_Extract to read_
Preprocessor, Separate Compilation.

Conditional Compilation

e.g.) Native Windows application requires winMain() Linux needs main()

#define Unix 1
#define Windows 2

//Comment out only one of the following two lines and run
//g++ -E -P condcompile.cc

//#define OS Unix 
#define OS Windows


#if OS == Unix
int main(){ 

#elif OS == Windows 
int winMain (){

#endif

/*
 * Shared code comes here
 */
 return 0;
}

We uncomment the line that corresponds to the OS we want to compile this program for.

#define Unix 1
#define Windows 2

//call using either
// g++ -DOS=Unix -E -P condcompile.cc
// g++ -DOS=Windows -E -P condcompile.cc

#if OS == Unix
int main(){ 

#elif OS == Windows 
int WinMain (){

#endif

/*
 * Shared code comes here
 */
 return 0;
}

We can set what the OS is from the command line before we compile the code.

//call using either
// g++ -DUnix -E -P condcompile.cc
// g++ -DWindows -E -P condcompile.cc

#ifdef Unix 
int main(){ 
#endif

#ifdef Windows 
int winMain (){
#endif

/*
 * Shared code comes here
 */
 return 0;
}

We can also get rid of those comparisons and check if Unix or Windows is defined.

This is particularly useful for debugging.

#include <iostream>
using namespace std;

int main() {
  #ifdef DEBUG    
     cout << "setting x=1" << endl;  
  #endif
  int x = 1;
  while (x < 10) {
    ++x;
    #ifdef DEBUG
      cout << "x is now " << x << endl;
    #endif
  }
  cout << x << endl;
}

We can conditionally compile this code to have debugging output when we define DEBUG before we compile.

Separate Compilation

Interface file (.h)

  • Type definitions
  • Function headers

Implementation file (.cc)

_Brief_
Continue the notes on the C++ preprocessor and separate compilation, picking up after the final line, "Implementation file (.cc)". The records have no connection to the preprocessor notes.

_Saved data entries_
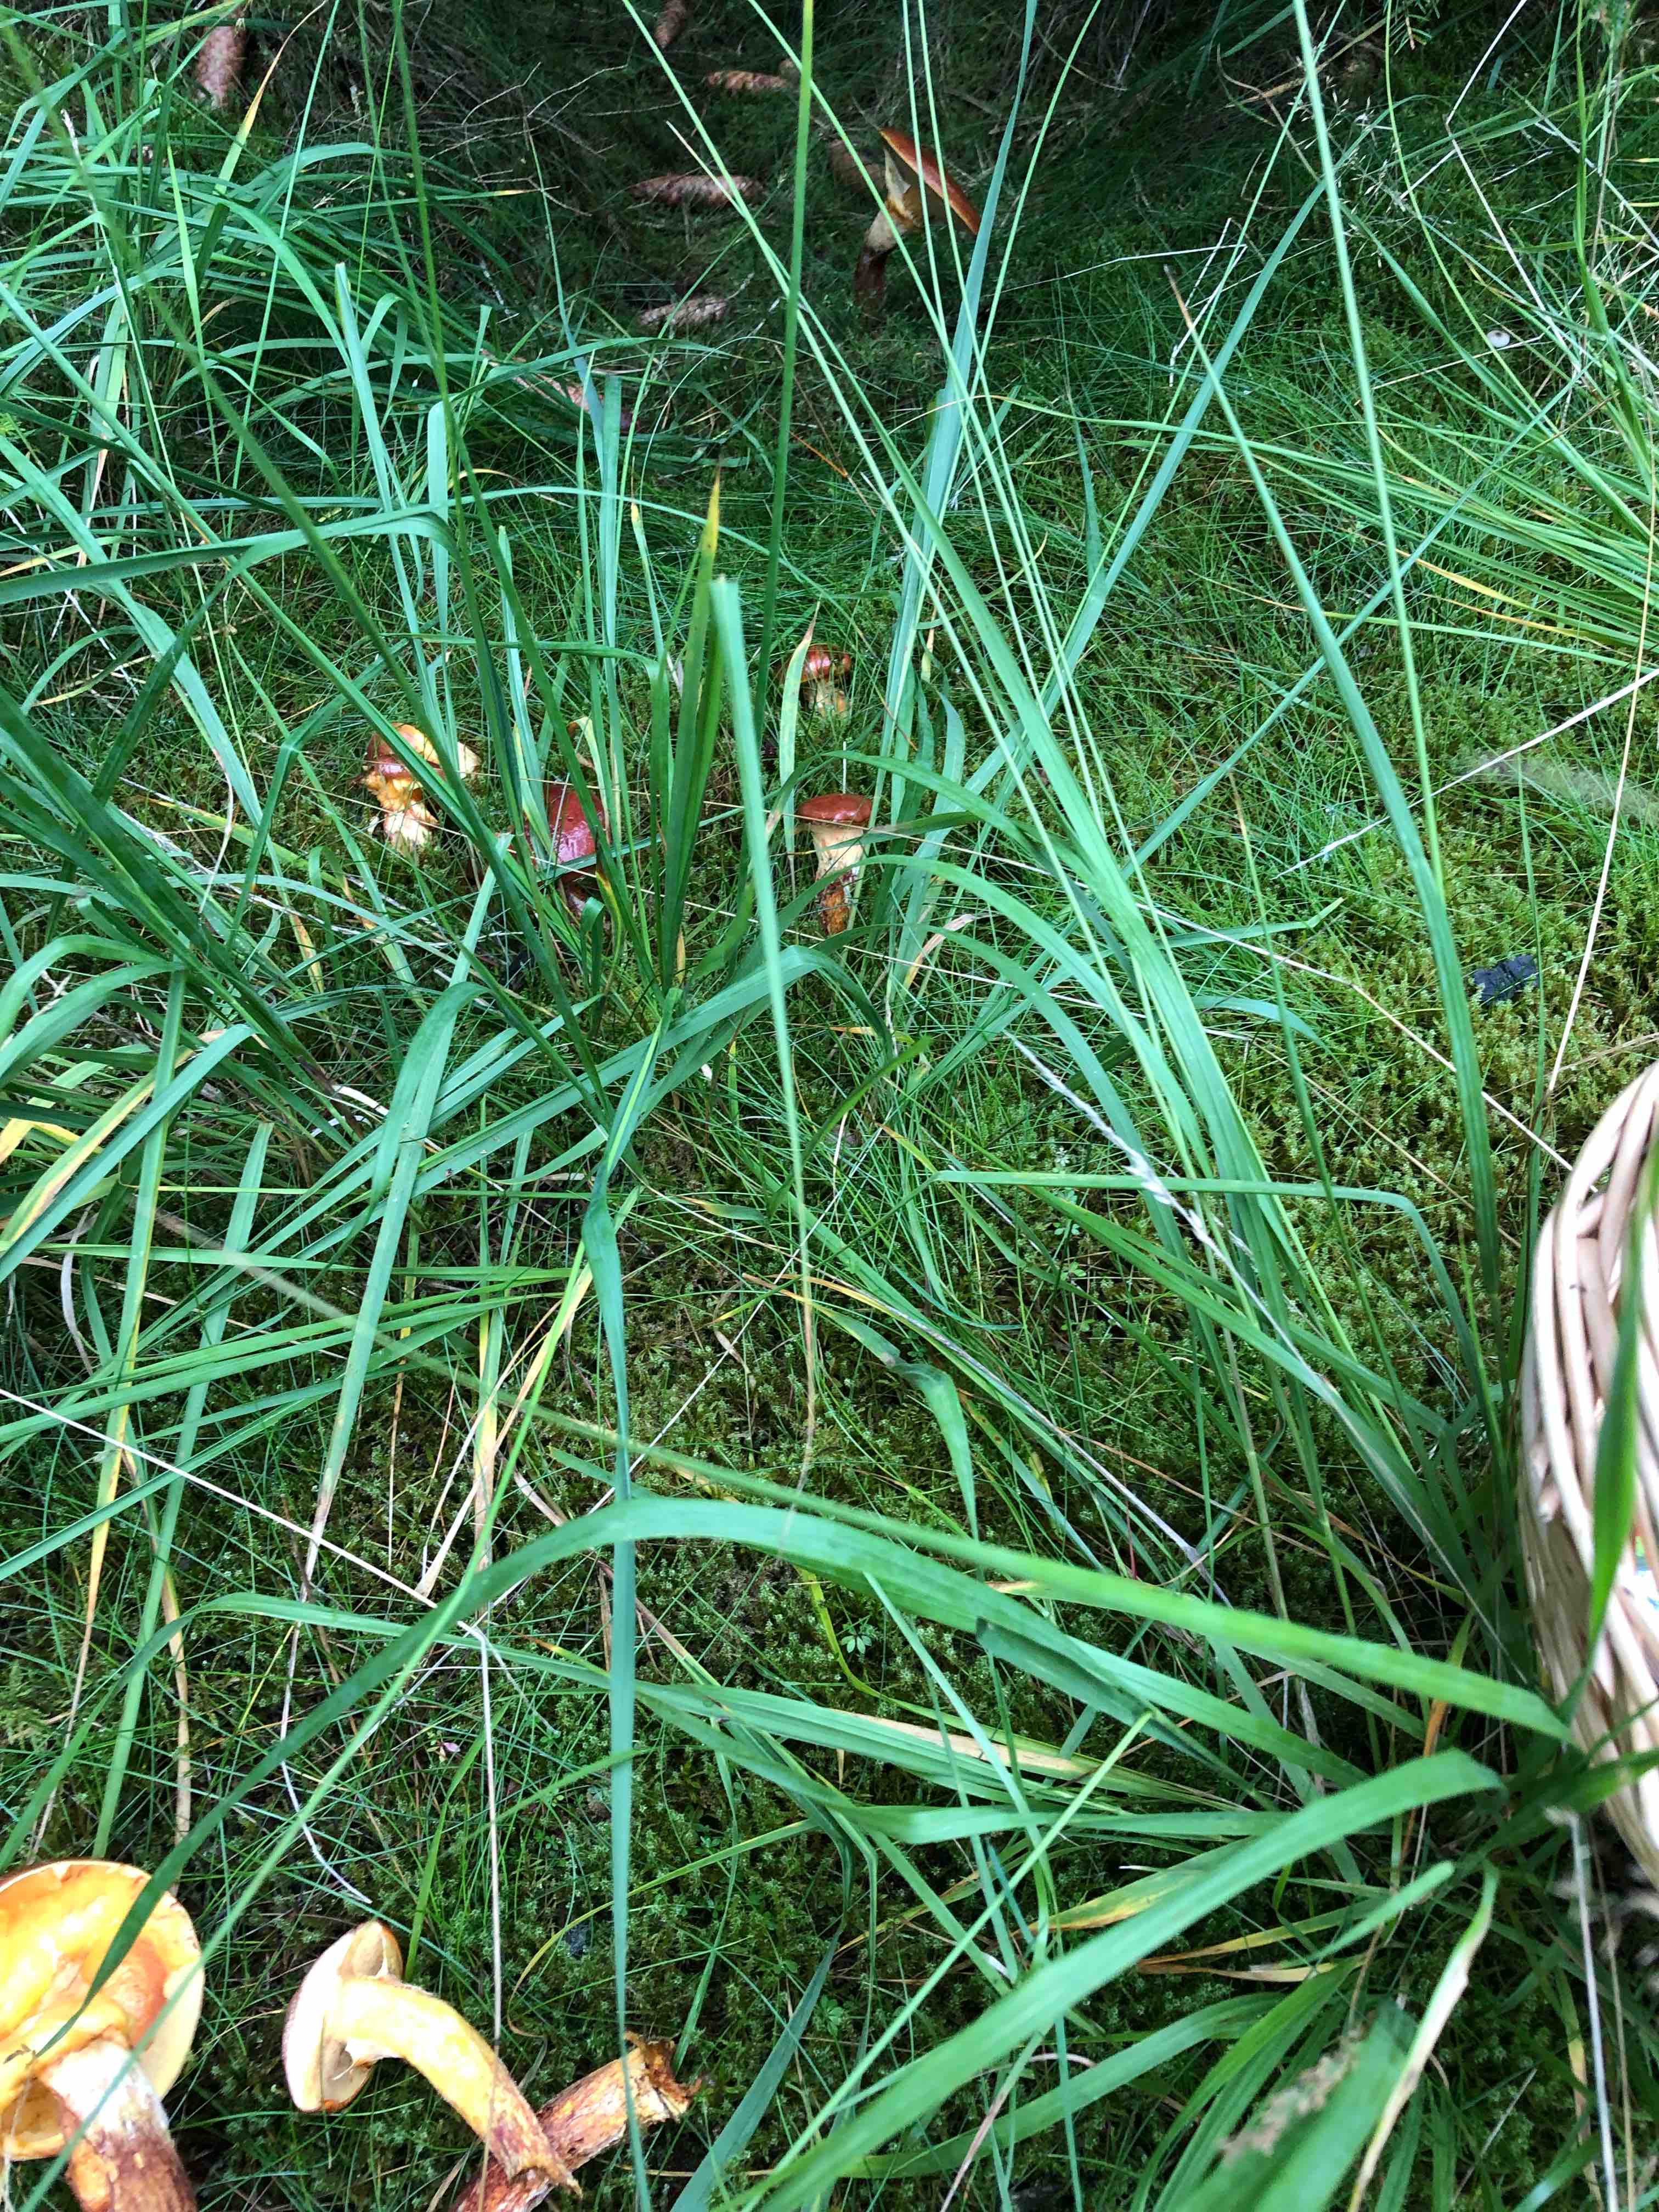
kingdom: Fungi
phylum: Basidiomycota
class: Agaricomycetes
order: Boletales
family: Suillaceae
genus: Suillus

_The answer_
  • Implementation of functions

To compile multiple files:

  1. g++ *.cc
  2. g++ program1.cc program2.cc

Separate compilation is particularly useful for large projects.

We would not need to compile the entire project each time a minor change is made to a smaller module.

By default g++:

Preprocessor --> compiler --> linker

This causes a problem if we want to compile just one module that is part of a larger program.

We fix this by doing:

g++ -c program.cc

This produces an object file (.o). It contains:

  • compiled code
  • lists the "needs"
  • lists the "haves" (definitions)

Once we have all the object files, we can call g++ program1.o program2.o ...

The linker now ensures that all the "needs" are satisfied.

If all "needs" are satisfied it will produce an executable.

Notes

Use keyword extern when declaring variables in headers (.h)

Include Guard

In program1.h:

#ifndef PROGRAM1_H <-- not defined
#define PROGRAM1_H <-- defines it now

code

#endif

Subsequent includes will not declare the same code

This makes sure that once this header has been defined once, the same declarations will never be included in the program again.